Passage fourni |
=======

Ce décalage aurait pu servir un pouvoir politique et législatif légaliste qui aurait été satisfait en demandant l’application stricte de toute la loi. On constate toutefois que de nombreux magistrats jugent les faits délictueux en fonction de textes certes, mais en modulant la distribution du temps/sanction suivant une perspective temporelle plus personnelle et, de ce fait, utilisent moins le haut de la gamme des peines prévues sans que leur désir de punir soit remis en cause pour autant. Aussi le qualificatif de “ laxistes ” accolées à ces magistrats est-il excessif.
En matière de peines, le temps réel est bien entendu très important mais la mesure de la montre ne suffit pas à expliquer la révolte que bon nombre de détenus connaissent contre leur temps carcéral. On doit essentiellement se reporter au temps vécu au rapport que chaque individu entretient avec les événements de son existence et qui modifient son appréhension de l’écoulement des heures. Rappelons ici que les prisonniers sont issus dans une immense majorité des classes pauvres ce qui les condamne à avoir une perception du temps vécu caractéristique de leur origine sociale car en réalité, il n’existe pas de temps absolu, invariable quelle que soit l’époque ou la catégorie socioprofessionnelle. Ainsi, de nombreux auteurs (Lumbroso, Di Tullio, Pinatel, De Greef, Selosse, S. Clark…) ont mentionné que les délinquants vivaient surtout dans le présent sans se soucier des conséquences de leurs actes et des sanctions, sans planifier leur futur… Or, ces capacités s’acquièrent par la stabilité psycho-économique et par une éducation appropriée telle qu’on la reçoit dans les couches élevées de la société.
Vivre au jour le jour est “ un style de vie ” (Hoggart, 1971), résultat d’une vie plus que difficile où chacun, loin de s’occuper du lendemain, n’en finit pas de subir le quotidien. De plus, “ la majeure partie des changements qui marquent leur vie arrivent de façon soudaine et imprévisible ” (Leshan, 1952). Dans ces conditions, “ les prolétaires sont condamnés à l’égarement… la constance, la persévérance ne sont pas pour eux ” (Engels, 1878). Lorsque survivre devient une urgence au point de s’emparer du présent, l’avenir ne peut être investi. Pour un délinquant – à plus forte raison un détenu – vivre présentement signifie vivre dans l’intemporalité, éviter la souffrance d’un devenir qui s’annonce sombre. Ainsi, connaît-il “ un défaut d’organisation dans la durée ”, un “ abandon à l’impression du moment ”, une “ absence de réflexion ” (Pinatel, 1971) bref une soumission à l’impulsion, facteur d’échecs. Tous les malfaiteurs ne sont pas arrêtés. Vont en prison principalement ceux qui se sont faits prendre c’est-à-dire qui n’ont pas su organiser, attendre, prévoir, agir.
Au carrefour du temps
Le prisonnier se situe en quelque sorte au croisement de son temps pénal qui lui fixe une durée maximale à passer sous les verrous, de son temps d’appartenance sociale qui le restreint culturellement et économiquement, de son temps institutionnel qui va modeler, cadencer l’enfermement. Rejeté, hors du temps des autres, il se sent persécuté. Aussi vit-il pleinement le temps de sa peine. Une fois le terme fixé, il compte le temps qui le sépare de sa libération. Chaque instant pèse quant à la valorisation de son temps vécu. Il sait que dans la société actuelle, le temps est de plus en plus estimé. Il se sensibilise à la perte qu’il subit et qui devient plus douloureuse au point que progressivement, sa peine sera ressentie comme davantage répressive.

=======

Extraits des entrées |

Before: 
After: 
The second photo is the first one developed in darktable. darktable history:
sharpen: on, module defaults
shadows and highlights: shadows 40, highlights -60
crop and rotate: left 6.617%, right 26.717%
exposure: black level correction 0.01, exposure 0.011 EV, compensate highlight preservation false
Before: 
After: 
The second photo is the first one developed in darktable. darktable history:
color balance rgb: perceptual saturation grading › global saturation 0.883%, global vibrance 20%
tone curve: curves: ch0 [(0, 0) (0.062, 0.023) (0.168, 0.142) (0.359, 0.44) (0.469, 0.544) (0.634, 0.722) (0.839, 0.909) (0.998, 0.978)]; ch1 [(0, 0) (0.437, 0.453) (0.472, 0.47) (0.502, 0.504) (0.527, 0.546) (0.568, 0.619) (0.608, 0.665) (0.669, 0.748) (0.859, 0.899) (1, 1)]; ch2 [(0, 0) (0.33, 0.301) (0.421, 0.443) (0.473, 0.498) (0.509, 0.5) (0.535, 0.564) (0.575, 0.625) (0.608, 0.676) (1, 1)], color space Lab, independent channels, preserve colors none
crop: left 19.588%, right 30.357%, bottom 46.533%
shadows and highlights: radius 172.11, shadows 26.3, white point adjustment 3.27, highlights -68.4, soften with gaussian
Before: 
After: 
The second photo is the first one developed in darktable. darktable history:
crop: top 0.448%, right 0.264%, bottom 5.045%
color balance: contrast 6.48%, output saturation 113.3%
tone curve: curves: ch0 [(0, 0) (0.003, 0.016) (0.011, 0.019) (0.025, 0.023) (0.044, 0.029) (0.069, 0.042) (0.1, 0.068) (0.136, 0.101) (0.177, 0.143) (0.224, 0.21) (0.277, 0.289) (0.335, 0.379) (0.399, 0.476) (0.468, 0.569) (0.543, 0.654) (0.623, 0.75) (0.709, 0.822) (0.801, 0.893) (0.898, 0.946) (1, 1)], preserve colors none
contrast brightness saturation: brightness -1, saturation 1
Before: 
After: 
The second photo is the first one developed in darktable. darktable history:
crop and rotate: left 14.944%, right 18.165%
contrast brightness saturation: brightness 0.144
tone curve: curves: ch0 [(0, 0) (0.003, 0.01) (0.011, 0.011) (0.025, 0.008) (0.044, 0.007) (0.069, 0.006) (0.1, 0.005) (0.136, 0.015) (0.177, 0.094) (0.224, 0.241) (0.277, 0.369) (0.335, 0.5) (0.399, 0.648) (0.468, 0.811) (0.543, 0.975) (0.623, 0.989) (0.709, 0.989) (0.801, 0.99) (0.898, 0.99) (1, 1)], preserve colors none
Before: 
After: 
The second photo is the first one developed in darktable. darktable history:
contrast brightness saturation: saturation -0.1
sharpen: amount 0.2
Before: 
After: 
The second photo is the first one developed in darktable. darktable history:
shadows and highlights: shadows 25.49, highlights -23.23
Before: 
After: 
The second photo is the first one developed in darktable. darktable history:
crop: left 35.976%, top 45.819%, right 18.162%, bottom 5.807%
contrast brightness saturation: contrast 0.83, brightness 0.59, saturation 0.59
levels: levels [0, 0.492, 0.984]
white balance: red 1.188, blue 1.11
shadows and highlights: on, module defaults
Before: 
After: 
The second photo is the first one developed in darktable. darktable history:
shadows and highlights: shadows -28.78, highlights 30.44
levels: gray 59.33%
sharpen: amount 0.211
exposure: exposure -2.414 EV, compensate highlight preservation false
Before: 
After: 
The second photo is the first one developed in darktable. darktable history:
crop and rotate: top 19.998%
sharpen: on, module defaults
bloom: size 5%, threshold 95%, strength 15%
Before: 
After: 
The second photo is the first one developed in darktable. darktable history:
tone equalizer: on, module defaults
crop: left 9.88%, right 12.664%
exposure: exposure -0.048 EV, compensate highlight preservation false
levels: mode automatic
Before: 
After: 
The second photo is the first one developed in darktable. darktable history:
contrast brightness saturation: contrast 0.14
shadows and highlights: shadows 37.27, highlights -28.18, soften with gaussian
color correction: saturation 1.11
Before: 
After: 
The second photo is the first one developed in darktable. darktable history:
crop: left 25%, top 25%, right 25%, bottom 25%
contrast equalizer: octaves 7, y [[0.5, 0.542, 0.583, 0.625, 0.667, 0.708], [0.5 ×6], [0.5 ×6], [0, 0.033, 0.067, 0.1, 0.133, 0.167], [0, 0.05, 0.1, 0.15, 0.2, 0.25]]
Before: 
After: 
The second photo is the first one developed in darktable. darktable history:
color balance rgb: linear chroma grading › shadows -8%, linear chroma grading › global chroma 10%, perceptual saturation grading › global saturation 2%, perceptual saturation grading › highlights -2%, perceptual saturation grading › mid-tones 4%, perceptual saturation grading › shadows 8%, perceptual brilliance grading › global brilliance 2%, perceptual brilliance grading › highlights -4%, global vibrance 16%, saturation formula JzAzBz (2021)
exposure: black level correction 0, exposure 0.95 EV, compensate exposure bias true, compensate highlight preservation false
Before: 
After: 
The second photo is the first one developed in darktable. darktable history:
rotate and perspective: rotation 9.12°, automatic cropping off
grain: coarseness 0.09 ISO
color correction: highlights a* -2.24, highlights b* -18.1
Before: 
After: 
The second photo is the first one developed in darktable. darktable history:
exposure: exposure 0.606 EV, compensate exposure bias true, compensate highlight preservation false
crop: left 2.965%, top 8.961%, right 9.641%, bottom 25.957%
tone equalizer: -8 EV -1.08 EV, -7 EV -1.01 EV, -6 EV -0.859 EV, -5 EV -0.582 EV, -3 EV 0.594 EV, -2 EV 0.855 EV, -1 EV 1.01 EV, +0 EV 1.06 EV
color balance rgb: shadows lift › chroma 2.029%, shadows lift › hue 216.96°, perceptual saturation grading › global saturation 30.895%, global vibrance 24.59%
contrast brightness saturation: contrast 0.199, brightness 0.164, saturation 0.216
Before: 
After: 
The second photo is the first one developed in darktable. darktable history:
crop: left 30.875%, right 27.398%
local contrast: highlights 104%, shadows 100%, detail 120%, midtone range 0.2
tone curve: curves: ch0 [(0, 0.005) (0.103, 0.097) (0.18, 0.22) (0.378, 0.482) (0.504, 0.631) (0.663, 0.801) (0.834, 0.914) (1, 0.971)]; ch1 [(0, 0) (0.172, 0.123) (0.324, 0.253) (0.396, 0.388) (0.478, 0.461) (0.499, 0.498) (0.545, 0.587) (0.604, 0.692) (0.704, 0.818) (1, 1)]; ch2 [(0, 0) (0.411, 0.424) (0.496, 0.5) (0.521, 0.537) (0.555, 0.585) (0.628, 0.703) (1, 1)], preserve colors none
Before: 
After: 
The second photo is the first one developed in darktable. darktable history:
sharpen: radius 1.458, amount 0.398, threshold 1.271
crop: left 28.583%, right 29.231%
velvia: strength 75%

=======

Consigne | Pour chaque affirmation, répondez par oui ou par non selon qu’elle concorde avec le passage sur le temps carcéral, en citant exactement les mots du passage qui tranchent. (a) Les prisonniers sont en très grande majorité issus des classes pauvres. (b) Il existe un temps absolu, le même quelle que soit la catégorie socioprofessionnelle. (c) Tous les malfaiteurs finissent par être arrêtés.

Réponse |
(a) Oui : « les prisonniers sont issus dans une immense majorité des classes pauvres ».
(b) Non : « il n’existe pas de temps absolu, invariable quelle que soit l’époque ou la catégorie socioprofessionnelle ».
(c) Non : « Tous les malfaiteurs ne sont pas arrêtés. »